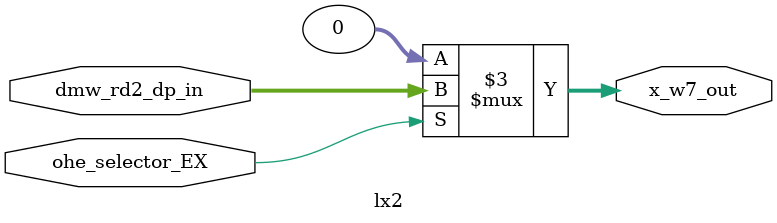
<source format=v>




`timescale 1ns/1ps

// module lx2 : lx2
module lx2
  ( input                    ohe_selector_EX,
    input      signed [31:0] dmw_rd2_dp_in, // w32
    output reg signed [31:0] x_w7_out // w32
  );


`include "primitives.v"

  always @ (*)

  begin : p_lx2

    x_w7_out = 32'sh0;

    if (ohe_selector_EX) // (lxR2_copy0_dmw_rd2_lx2_EX)
    begin
      // [cnn.n:127]
      x_w7_out = dmw_rd2_dp_in;
    end

  end

endmodule

</source>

------------------------

Written task »
Lines from the one with "if (ohe_selector_EX) //" through the final line of the listing above should be duplicated word for word, and nothing else included.

Result below »
    if (ohe_selector_EX) // (lxR2_copy0_dmw_rd2_lx2_EX)
    begin
      // [cnn.n:127]
      x_w7_out = dmw_rd2_dp_in;
    end

  end

endmodule

</source>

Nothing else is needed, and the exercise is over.